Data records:
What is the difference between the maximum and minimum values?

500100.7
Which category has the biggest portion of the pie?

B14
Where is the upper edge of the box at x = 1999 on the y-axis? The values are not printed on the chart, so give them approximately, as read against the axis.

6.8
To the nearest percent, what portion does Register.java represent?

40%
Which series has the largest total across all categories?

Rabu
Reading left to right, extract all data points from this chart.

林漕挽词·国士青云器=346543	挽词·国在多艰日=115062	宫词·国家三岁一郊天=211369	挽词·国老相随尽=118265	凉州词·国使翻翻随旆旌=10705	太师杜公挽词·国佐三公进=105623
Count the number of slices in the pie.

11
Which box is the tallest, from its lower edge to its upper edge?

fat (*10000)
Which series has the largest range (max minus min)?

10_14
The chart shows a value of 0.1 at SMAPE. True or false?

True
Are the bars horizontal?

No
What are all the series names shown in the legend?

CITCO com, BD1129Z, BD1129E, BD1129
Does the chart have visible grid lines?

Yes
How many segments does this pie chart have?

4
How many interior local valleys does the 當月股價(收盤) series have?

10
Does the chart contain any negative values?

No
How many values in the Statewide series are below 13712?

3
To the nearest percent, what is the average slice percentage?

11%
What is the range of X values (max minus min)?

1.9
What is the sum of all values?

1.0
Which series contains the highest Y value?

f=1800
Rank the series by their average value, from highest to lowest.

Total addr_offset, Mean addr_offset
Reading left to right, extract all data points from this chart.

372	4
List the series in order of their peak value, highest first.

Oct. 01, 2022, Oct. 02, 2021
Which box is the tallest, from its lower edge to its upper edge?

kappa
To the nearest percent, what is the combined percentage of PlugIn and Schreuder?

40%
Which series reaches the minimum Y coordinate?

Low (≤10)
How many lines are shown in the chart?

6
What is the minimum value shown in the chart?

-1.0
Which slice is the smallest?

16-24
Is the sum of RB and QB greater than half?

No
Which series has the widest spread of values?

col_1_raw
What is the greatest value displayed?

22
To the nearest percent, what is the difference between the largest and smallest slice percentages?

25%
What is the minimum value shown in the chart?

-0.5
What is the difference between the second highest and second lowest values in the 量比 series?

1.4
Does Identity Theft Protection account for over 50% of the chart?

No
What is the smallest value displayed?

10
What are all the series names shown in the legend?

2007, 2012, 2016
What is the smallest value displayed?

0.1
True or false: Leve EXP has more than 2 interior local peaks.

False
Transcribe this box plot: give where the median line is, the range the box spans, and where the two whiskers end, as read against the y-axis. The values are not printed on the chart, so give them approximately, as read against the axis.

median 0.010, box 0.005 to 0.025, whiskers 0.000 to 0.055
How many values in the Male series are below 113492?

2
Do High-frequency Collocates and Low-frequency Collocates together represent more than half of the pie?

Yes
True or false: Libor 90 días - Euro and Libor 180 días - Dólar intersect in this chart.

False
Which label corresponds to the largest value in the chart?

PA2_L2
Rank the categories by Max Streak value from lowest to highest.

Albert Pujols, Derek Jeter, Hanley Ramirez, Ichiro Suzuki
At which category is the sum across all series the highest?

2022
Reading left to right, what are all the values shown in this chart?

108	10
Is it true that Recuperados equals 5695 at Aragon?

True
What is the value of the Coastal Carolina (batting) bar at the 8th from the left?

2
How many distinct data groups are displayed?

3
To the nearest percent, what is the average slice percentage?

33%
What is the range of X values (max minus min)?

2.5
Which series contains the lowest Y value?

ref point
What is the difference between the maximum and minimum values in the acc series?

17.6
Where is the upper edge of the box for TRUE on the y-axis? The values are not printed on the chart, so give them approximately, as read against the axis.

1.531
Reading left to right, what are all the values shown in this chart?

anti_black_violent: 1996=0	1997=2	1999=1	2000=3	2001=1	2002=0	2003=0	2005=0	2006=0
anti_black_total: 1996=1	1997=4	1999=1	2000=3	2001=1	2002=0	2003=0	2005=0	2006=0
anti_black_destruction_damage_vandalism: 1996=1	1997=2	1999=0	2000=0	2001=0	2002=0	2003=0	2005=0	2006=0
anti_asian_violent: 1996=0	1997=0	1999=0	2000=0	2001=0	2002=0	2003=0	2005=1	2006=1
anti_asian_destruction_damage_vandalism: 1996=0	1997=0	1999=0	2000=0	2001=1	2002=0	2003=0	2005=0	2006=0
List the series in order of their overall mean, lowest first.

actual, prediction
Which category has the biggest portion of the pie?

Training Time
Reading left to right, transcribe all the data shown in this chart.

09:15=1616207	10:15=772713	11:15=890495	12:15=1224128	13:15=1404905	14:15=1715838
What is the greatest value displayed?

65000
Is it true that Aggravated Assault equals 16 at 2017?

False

Work order
Rewrite the records from the first line through the line containing "Where is the upper edge of the box at", switching "biggest" to "largest" and leaving everything else unchanged.

Task result
What is the difference between the maximum and minimum values?

500100.7
Which category has the largest portion of the pie?

B14
Where is the upper edge of the box at x = 1999 on the y-axis? The values are not printed on the chart, so give them approximately, as read against the axis.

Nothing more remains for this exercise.